A representative from Main Street Tucker Alliance said, “we’re looking at these ‘communities of interest,’ and it’s much easier to go to one [legislator] to get things done. Our welfare and interest is in DeKalb and Georgia. Our [community of interest] has been completely torn apart, our economic center and our educational center.”

Millar said computers have altered the map-generation process.

“Used to be, redistricting would be done in smoke-filled back rooms with an abacus,” he said. “Now we have software that counts down to a one-person deviation. This is why the maps have so many squiggles in them. When you get that precise, you’re going to split communities of interest.”

Mosby, whose district will be combined with that of Dist. 85’s Rep. Stephanie Stuckey Benfield’s under the plan now on the governor’s desk, said, “[reapportionment] is one of the times you help your friends and hurt your enemies.”

By the end of the evening, Watson summed up the redistricting process by saying, “We have changes to make in January.”

The General Assembly is expected to take up reapportionment of school boards and county commissions. If SPLOST IV passes, the county will have to go to seven commission districts, versus nine, and two of them will be superdistricts, Watson said.

Transportation

DeKalb’s legislators defended their overwhelming bipartisan opposition to the HB 277 passage of a statewide transportation bill authorizing a statewide referendum placing a sales tax to fund transportation, saying it will put too much burden on DeKalb County. At the same time, they emphasized the need to end gridlock.

If the referendum passes, DeKalb stands to see the most of any metro county in revenue expenditures, particularly to fund more than $6 billion in MARTA rail connecting the Lindbergh station with the Avondale station and serve the Clifton Corridor and at least begin a project to extend rail service east along I-20.

On Oct. 15, the full ARC roundtable will vote and adopt either the current projects as recommended by the transportation committee or even put forth their own list. The next two months will see more public input, including a Sept. 28 public meeting from 6 to 8 p.m. at the Maloof building in downtown Decatur.

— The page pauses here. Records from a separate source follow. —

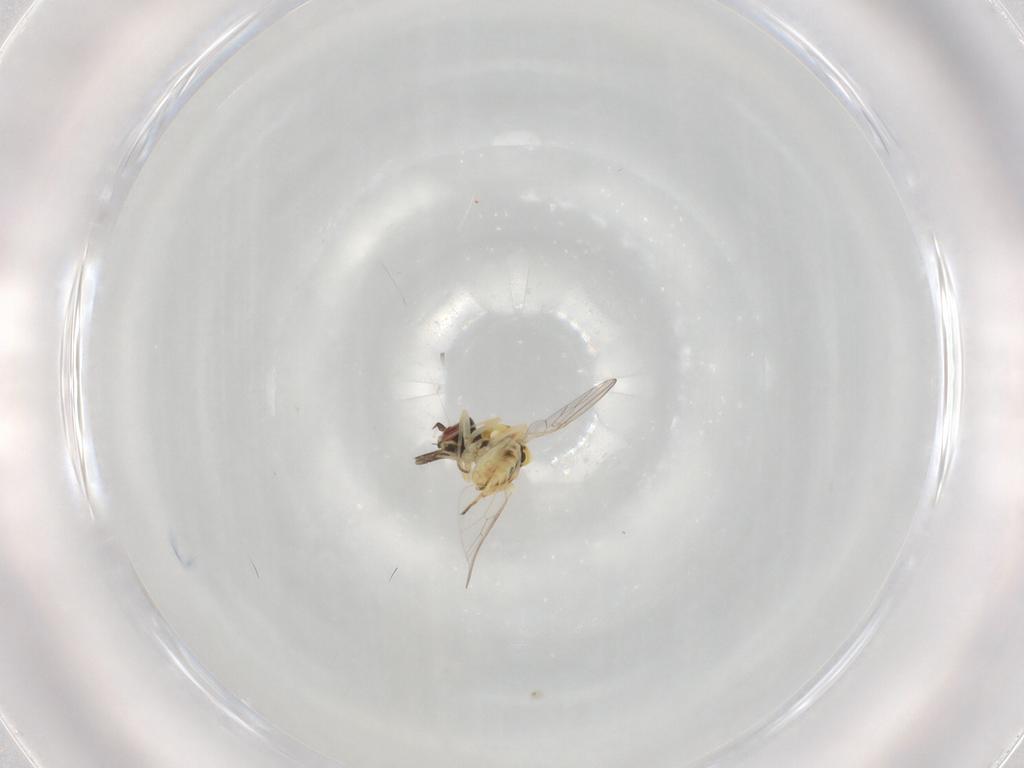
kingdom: Animalia
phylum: Arthropoda
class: Insecta
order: Diptera
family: Bombyliidae
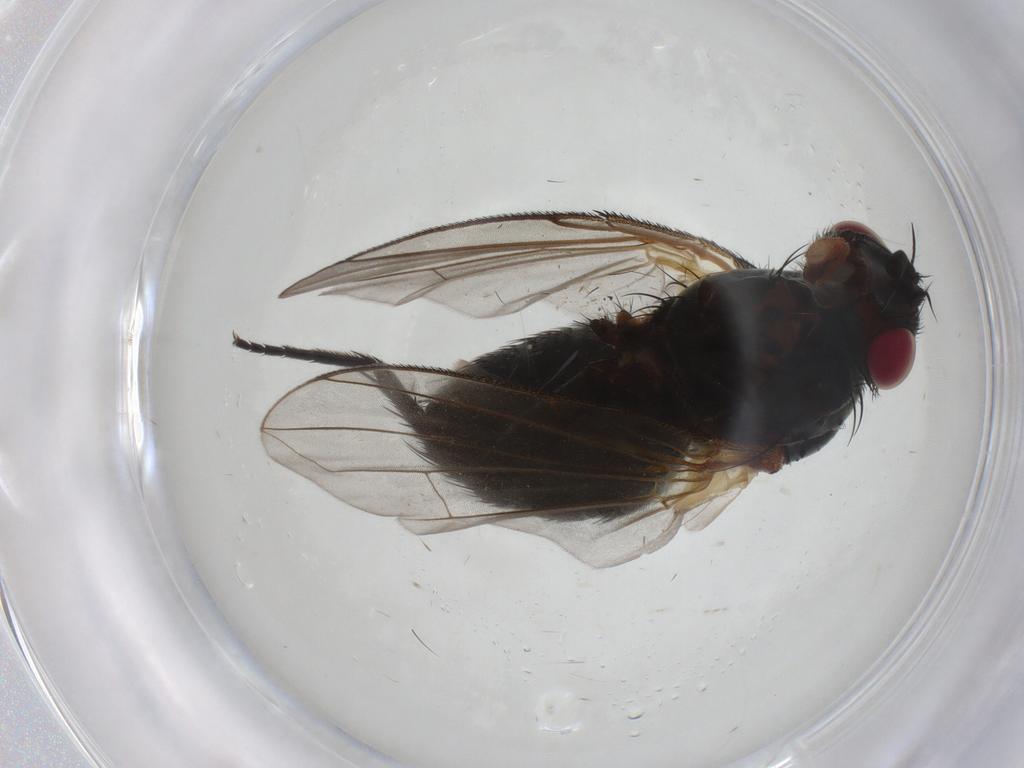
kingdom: Animalia
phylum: Arthropoda
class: Insecta
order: Diptera
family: Tachinidae
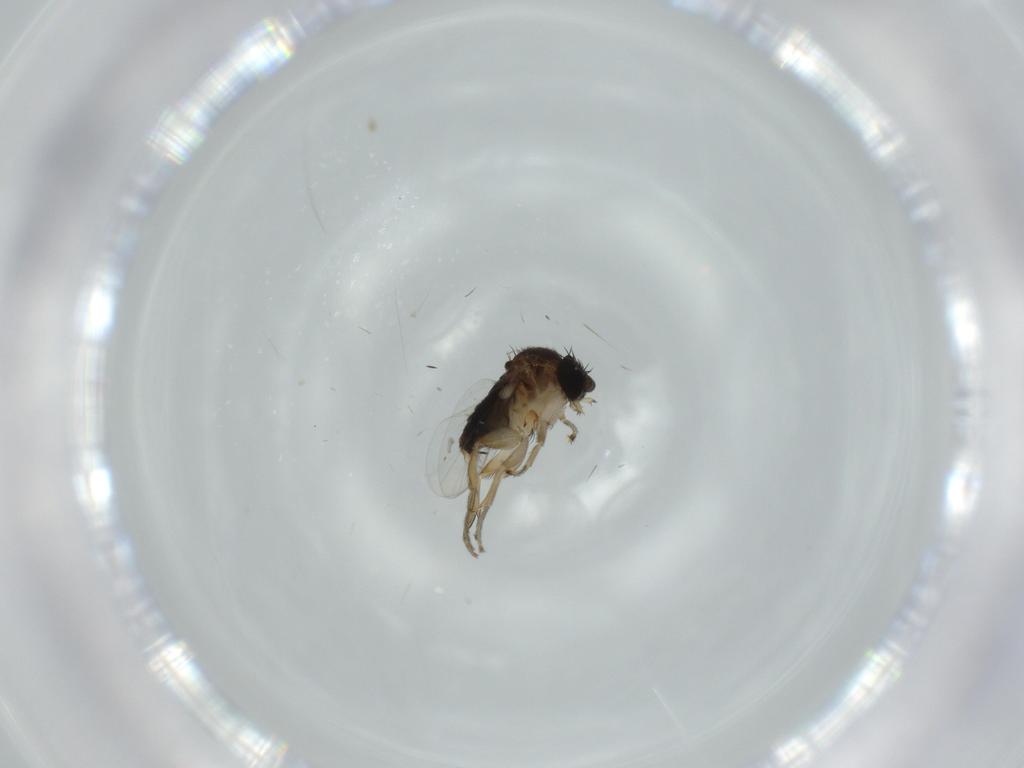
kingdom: Animalia
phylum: Arthropoda
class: Insecta
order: Diptera
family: Phoridae
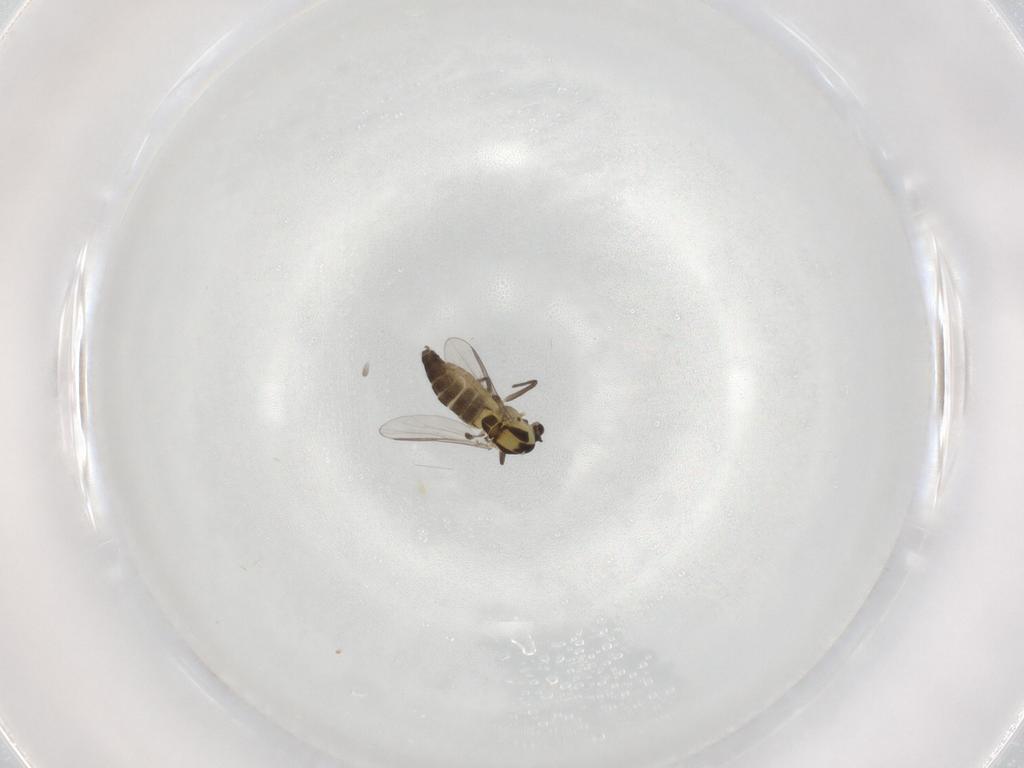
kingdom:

Citizens at the meeting protested that transportation gridlock is hindering business in Atlanta and Georgia. Millar said, “Georgia is a rural-controlled state. First it was South Georgia, now it’s North Georgia. Yet [metro Atlanta] brings in a majority of Georgia's revenue – and exports 37 % of it. I don’t think the transportation referendum will pass, but the issue won’t go away.”

MARTA and the other transit systems in metro Atlanta should be integrated under a regional governance, the legislators said.

Henson predicted the voters, whether the referendum is on the ballot in July or November, also won’t support the measure.

“My only issue is that we’re doing the work of the DOT, and they have veto power, leaving [DeKalb] to pay for it,” Mosby said.

“Two or three DeKalbs are expressing themselves. There is a desire for rail down I-20 that is not coming out in the discussion, and people in my district are upset about this,” Watson said.

“The state has done a poor job of strategic planning, and now they’re looking to [metro Atlanta] to do it,” Mosby said.

For an interactive map of the proposed House districts, click here.

This was the second of three planned town hall meetings on these topics. The third will be co-hosted with Watson and the DeKalb Legislative Community Cabinet on Aug. 29 at 7 p.m. at the Salem-Panola Road Library. Watson is a former chairman of the DeKalb House Delegation and founder and current member of the DeKalb Legislative Community Cabinet.